The most worthwhile part of the book (p398) is when Lewis reflects " Why do people perpetually create for themselves the condition for their own dissatisfaction?"

On the following page, he observes " People who are unhappy with the way things are, tend to remain unhappy even after they have changed them." These are profound insights. It is a shame that Lewis distracts us with all the trivia in between.

This book confirms that the two high points of the Californian economic miracle (Silicon Valley and Hollywood), are both a product of a systemic frustration with the shortcomings of reality. What else do we need to drive our hoped-for progress as a civilization and at the same time "enrich" our popular culture? Materialism, whizz-bangery and vicarious thrill seeking fills the gap.

Those readers who have limited familiarity with the technology behind the Internet revolution, deserve more explanation of the significance of the key underpinning developments that were central to Clark's enterprises. Microsoft and the Browser Wars get a good run but surely the role of non-Windows operating systems such as UNIX warrant some passing comment in this book.

Lewis's writing style can be tiresome particularly his use of the F--- expletive on almost every page. Adding color to the dialog is one thing, and it may reflect the way some people talk, but it is more distracting than useful in a work of non-fiction like this.

The author evidently resides in Paris (France not Texas) these days. From that locale, you would think he would be less parochial when discussing the eating habits of non-Americans. He sneers at the cheese sandwiches the young Dutch investment analysts eat for breakfast...

The climax of the book is when the Hyperion has engine failure in mid Atlantic. If this book is ever going to make it as a movie, it will need some good continuity work. On page 345, with the yacht's motor stopped, the engineer goes down to the engine room --- "It was hot. It was loud enough that Robert needed ear mufflers". Did he forget to turn the Hi Fi down?

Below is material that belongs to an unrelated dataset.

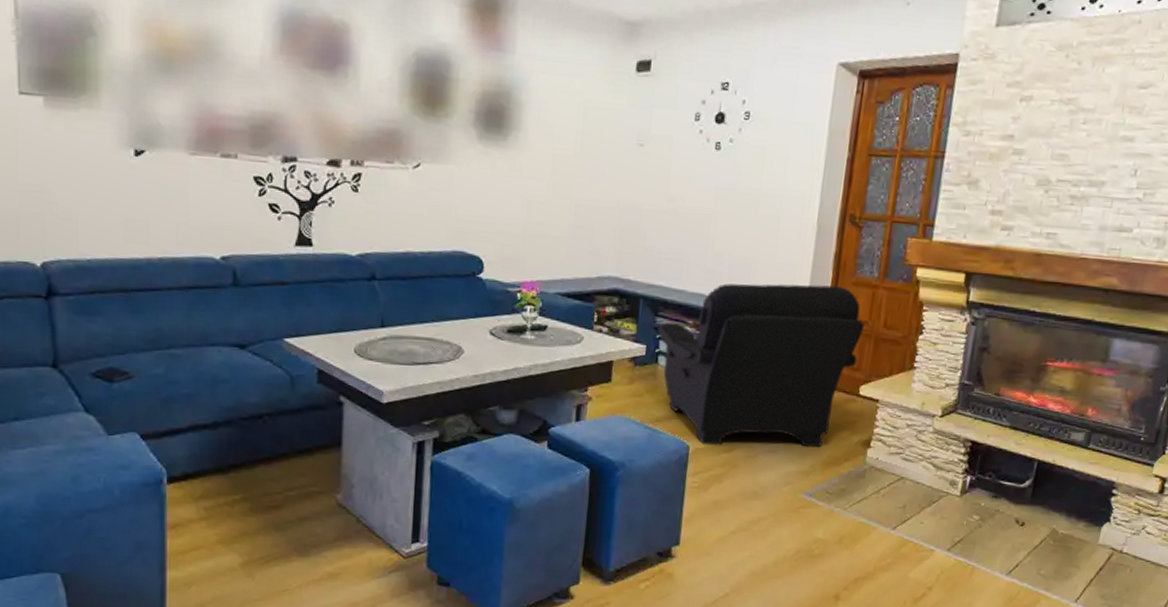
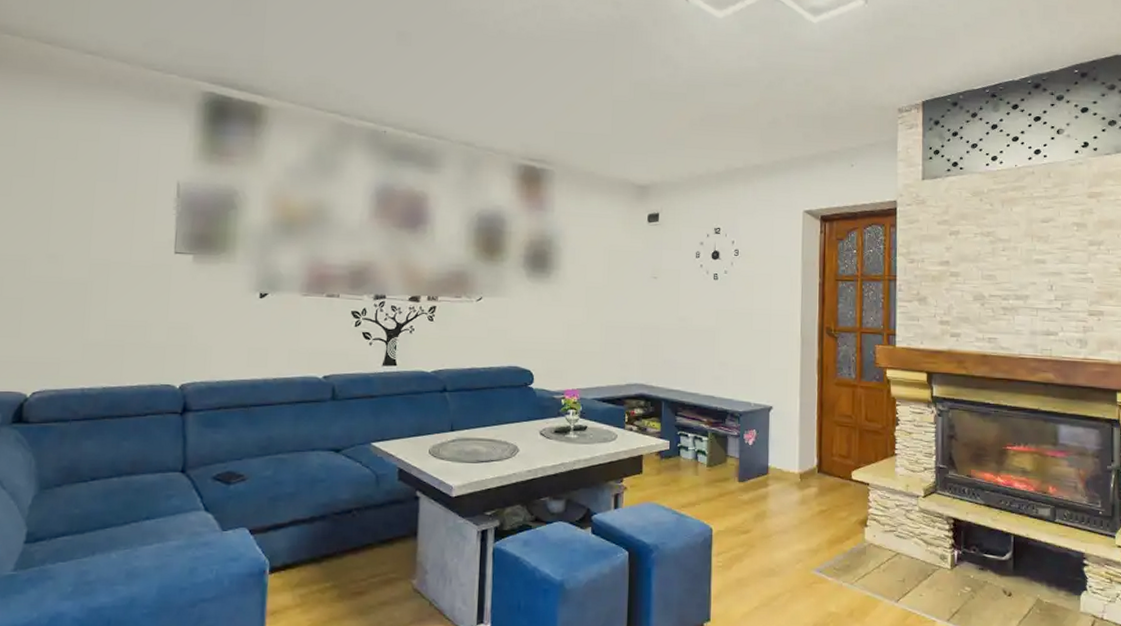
armchair: present [657,283,865,448] -> none [678,386,850,528]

With so much emphasis in this book on the ups and downs of stock prices, you would think the author and Clark would know when things were heading south. Most of the time they were at sea in the Hyperion no one knew the direction of the wind. The yacht with its over-reliance on technology is reminiscent of lots of bloat-ware that choke up our PCs. The Hyperion was lucky it didn't disappear into a fatal blue screen of oblivion.

The most fascinating scene in the book is where Clark, only two days into the voyage across the Atlantic, becomes totally bored with his new toy boat. This says it all.

"The New New Thing " provides a valuable insight into one of the key personalities of the Internet market frenzy of the late 1990s. Unfortunately, since we all seem to be consumed these days by chasing newness, this book (and the lessons it teaches) will be totally forgotten in a few years time. Henry Ford would be at home in Silicon Valley today. History is still all bunkum when technological advancement, takes precedence over people or nature

For readers who want real insights on where the Web came from, the people who were responsible for it, and the business cultures that have emerged in its wake should read "Architects of the Web", Robert H Reid's great book from 1997. "The New New Thing" in contrast looks like a tired relic from the last century only two years after publication.